The domain name TextAlerts.com was on sale at BuyDomains.com just a week ago with a buy it now price of $250.
There were no takers.
Instead the domain name which was owned by Domainbox Limited of the UK, when it was listed at Afternic.com/BuyDomains.com, expired, dropped and went into a SnapNames.com auction where it sold on Friday for $3,505!!!
In the drop auction there were 63 people who back ordered the domain, including myself and there were 4 bidders willing to pay $1,000 or more for the domain and three willing to pay over $2,500
Here is a screenshot of the BuyDomains.com listing, guess it goes to show sometimes there are better buys at the Aftermarket houses then in the drop channel.
Domainer Extraordinaire says
Was Halverez one of the bidders?
jose says
and the middle man walks away again smiling to the bank
jp says
It’s that added sense of urgency expiring auctions present.
Also nobody scans the inventory list of just plain old listed domains.

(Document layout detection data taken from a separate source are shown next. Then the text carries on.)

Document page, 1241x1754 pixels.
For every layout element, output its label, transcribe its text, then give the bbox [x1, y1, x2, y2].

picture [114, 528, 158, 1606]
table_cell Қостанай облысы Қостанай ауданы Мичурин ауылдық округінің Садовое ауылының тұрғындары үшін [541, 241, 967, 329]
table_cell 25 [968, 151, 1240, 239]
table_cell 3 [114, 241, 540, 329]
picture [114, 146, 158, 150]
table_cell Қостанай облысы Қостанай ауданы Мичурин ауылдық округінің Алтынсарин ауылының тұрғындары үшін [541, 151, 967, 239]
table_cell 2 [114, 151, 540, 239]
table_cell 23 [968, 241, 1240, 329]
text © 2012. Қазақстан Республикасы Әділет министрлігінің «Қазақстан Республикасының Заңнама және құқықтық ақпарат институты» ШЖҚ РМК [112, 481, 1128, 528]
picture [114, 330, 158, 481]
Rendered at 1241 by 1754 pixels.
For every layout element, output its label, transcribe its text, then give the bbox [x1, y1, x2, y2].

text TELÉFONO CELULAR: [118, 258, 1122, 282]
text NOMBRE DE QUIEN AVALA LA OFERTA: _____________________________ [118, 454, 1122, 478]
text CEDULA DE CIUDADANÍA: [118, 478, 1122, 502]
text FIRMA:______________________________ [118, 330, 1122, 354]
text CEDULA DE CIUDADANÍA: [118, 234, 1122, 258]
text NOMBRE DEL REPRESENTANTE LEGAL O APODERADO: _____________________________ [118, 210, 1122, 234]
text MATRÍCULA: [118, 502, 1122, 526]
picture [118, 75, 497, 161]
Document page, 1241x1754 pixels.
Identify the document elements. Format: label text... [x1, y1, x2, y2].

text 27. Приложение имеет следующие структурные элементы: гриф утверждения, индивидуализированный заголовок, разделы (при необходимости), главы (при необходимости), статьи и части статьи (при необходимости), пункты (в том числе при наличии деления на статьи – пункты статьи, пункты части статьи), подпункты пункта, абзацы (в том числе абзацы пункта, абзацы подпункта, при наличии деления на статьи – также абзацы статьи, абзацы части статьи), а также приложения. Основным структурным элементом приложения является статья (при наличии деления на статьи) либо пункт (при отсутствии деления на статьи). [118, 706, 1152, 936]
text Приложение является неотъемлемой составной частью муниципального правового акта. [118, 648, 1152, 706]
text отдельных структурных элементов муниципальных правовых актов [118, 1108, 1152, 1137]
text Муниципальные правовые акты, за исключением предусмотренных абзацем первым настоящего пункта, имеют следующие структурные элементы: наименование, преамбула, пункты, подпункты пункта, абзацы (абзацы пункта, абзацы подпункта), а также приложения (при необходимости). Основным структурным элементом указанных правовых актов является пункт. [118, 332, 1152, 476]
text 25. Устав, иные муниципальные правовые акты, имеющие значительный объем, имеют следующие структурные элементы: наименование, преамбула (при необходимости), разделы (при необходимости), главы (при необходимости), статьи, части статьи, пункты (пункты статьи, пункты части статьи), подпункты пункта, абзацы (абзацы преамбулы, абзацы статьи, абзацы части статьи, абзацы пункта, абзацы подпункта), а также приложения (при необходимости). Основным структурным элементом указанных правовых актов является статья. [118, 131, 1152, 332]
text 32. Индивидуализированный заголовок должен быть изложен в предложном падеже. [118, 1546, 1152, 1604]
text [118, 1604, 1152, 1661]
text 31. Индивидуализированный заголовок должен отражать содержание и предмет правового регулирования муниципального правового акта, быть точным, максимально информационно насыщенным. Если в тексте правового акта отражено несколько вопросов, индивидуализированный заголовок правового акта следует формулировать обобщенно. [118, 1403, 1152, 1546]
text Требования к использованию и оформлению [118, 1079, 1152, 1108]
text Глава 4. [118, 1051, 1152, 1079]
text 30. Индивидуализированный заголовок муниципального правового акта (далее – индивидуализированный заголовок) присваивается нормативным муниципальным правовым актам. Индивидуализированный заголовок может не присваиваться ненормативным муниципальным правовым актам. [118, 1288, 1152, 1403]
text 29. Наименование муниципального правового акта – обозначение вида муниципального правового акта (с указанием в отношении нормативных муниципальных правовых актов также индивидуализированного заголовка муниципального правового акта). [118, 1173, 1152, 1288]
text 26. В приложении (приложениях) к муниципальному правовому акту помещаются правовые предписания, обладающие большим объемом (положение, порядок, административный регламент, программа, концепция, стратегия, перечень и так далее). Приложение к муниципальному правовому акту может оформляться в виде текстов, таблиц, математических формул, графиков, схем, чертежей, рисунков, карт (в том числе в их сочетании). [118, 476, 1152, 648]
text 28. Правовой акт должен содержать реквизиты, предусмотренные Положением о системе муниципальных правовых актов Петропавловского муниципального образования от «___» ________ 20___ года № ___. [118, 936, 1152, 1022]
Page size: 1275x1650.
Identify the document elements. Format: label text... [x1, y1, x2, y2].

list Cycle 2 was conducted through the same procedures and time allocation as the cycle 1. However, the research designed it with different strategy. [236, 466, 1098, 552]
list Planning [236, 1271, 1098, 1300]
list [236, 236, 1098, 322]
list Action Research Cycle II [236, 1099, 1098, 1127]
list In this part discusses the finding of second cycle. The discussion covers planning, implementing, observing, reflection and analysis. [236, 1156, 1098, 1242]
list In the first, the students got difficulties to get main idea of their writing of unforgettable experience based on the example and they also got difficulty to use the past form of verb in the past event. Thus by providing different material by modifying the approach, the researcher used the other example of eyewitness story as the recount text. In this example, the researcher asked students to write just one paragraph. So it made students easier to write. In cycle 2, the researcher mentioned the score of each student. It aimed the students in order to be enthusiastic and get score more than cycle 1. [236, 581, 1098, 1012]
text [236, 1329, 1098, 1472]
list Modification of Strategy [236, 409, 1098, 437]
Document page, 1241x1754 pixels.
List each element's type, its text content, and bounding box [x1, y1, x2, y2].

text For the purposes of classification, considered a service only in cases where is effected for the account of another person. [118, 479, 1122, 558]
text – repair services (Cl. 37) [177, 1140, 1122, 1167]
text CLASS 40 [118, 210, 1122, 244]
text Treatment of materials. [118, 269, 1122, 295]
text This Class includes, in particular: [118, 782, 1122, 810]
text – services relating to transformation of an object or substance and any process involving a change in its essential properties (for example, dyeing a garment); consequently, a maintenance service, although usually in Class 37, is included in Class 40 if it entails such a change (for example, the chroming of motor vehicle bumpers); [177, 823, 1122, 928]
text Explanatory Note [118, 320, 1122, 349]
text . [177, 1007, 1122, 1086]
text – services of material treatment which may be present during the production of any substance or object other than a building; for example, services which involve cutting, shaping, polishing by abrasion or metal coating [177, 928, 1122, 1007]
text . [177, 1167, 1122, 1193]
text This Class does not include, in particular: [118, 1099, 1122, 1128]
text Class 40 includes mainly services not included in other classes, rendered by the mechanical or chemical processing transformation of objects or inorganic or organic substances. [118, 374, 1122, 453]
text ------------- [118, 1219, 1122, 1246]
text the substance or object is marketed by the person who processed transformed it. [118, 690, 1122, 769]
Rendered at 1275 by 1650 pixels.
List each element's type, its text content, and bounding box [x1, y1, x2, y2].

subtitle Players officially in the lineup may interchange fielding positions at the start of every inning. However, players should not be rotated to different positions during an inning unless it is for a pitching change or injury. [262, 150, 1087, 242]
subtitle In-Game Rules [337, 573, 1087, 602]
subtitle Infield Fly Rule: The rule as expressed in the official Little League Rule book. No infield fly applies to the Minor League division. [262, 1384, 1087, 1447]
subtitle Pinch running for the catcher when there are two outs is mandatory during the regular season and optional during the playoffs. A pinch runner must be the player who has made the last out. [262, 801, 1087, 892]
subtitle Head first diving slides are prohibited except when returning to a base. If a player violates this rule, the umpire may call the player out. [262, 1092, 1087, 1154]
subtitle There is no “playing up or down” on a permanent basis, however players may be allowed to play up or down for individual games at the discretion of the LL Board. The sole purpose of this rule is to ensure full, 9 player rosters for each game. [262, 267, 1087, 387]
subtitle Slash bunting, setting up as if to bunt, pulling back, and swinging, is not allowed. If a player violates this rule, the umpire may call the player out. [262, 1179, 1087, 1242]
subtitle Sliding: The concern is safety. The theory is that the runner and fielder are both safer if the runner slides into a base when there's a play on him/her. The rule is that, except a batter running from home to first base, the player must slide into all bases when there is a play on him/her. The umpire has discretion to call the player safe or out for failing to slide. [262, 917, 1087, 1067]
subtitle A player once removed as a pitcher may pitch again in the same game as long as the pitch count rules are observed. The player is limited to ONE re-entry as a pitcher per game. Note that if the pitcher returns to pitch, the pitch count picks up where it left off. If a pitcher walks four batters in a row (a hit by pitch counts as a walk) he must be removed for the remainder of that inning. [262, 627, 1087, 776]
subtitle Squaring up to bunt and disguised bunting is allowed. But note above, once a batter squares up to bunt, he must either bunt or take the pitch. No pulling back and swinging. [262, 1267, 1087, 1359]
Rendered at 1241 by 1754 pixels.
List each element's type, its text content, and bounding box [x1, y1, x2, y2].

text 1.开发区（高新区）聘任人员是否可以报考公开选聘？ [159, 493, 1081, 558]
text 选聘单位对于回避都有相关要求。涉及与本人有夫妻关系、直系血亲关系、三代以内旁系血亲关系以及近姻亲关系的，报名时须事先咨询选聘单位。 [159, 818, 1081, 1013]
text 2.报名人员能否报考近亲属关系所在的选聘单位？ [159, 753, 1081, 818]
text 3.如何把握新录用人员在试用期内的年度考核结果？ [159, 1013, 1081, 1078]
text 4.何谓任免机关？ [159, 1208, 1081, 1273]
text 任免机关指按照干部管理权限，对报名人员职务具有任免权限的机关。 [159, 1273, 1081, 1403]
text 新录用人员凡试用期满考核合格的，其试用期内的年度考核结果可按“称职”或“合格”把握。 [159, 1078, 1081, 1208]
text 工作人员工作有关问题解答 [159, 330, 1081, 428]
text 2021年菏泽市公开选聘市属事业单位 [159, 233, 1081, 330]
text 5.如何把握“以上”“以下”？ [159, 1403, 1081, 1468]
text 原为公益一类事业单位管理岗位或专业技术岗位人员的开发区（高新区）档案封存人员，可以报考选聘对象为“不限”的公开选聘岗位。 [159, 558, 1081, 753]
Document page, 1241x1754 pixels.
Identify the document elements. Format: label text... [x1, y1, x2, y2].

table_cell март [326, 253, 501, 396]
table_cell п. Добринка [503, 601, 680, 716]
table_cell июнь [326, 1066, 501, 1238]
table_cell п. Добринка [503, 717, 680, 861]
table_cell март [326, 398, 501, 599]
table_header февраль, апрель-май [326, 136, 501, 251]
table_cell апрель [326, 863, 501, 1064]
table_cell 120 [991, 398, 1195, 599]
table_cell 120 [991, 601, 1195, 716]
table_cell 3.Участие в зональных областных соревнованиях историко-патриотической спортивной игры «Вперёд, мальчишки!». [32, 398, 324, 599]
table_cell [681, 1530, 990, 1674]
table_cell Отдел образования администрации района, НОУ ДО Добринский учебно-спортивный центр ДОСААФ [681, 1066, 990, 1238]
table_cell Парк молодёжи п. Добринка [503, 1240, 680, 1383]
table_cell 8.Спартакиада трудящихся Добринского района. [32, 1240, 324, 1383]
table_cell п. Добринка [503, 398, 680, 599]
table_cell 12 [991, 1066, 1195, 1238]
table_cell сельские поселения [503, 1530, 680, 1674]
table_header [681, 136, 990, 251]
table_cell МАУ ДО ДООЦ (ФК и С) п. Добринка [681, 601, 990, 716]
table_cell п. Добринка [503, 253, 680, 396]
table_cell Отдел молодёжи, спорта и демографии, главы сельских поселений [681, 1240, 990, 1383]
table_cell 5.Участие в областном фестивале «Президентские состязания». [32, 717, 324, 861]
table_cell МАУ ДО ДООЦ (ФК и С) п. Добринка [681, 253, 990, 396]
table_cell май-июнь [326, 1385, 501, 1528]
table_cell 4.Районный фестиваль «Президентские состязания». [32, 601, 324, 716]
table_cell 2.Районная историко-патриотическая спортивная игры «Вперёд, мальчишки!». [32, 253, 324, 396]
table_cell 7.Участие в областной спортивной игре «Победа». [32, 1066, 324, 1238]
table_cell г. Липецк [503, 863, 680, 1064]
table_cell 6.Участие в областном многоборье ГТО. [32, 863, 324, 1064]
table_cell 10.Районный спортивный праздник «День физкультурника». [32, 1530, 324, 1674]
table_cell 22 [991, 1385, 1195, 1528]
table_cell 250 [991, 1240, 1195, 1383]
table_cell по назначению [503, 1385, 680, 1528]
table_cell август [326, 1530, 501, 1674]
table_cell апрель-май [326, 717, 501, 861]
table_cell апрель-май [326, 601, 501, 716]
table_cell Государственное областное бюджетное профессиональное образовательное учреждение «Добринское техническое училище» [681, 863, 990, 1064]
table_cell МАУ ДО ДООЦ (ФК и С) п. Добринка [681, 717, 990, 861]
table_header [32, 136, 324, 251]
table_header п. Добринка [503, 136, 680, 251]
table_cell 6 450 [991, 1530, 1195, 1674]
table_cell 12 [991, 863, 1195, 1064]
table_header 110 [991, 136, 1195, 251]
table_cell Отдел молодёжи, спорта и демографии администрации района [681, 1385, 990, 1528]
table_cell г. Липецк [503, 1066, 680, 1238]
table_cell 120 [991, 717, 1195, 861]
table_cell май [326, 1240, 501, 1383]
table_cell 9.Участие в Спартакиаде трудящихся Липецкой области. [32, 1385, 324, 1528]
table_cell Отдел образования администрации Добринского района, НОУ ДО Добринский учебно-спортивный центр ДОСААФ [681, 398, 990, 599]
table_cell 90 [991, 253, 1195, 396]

Someone really ought to optimize that so people would bother to look through it. A daily email of newly listed domains would be a good start or a daily email of price changes. There could/should be other constraints available on these daily emails as well so it’s not a mile long list of stuff nobody would even backorder for $20 at GoDaddy
BullS says
domain Shame is not doing his job so is that Stevie boy.
robsequin says
VERY interesting commentary on human nature.
People want what they can’t have and add in the “justification” that if several people are willing to pay $1000 plus then the pricing feeds on itself.
It would be interesting to see if the new owner quietly lists it for sale for $1000 in one month if anyone would buy it.
Brad Mugford says
The reason auctions tend to go for more is two major reasons –
1.) Social Proof. When other people want something it justifies the value and creates competition. That is just human nature.
2.) Visibility. The drop auctions have far more visibility than one random domain on one random venue. When someone backorders the domain it adds even more visibility, then as more bidders join it opens the floodgates.
Brad
todd says
This comes down to Buy Domains business model. Create a site that is hard to navigate and where it is difficult to search through their lists so an end user has to pick up the phone and they sell you one of their own names and not a name that someone listed there. Their site is purpose built to be difficult for the domainer and the end user and the end user has no option but to call and have someone tell them what they need to buy which ultimately is one of Buy Domains own names. I don’t think it has anything to do with more bidders justifying its value but the fact that the name is lost in the shuffle with the millions of other names listed and gains visibility on Snapnames because all it takes is one bidder to place a bid and half the world will know about the name.
Christian says
Wow, now I like my chances of selling TextNotice.com.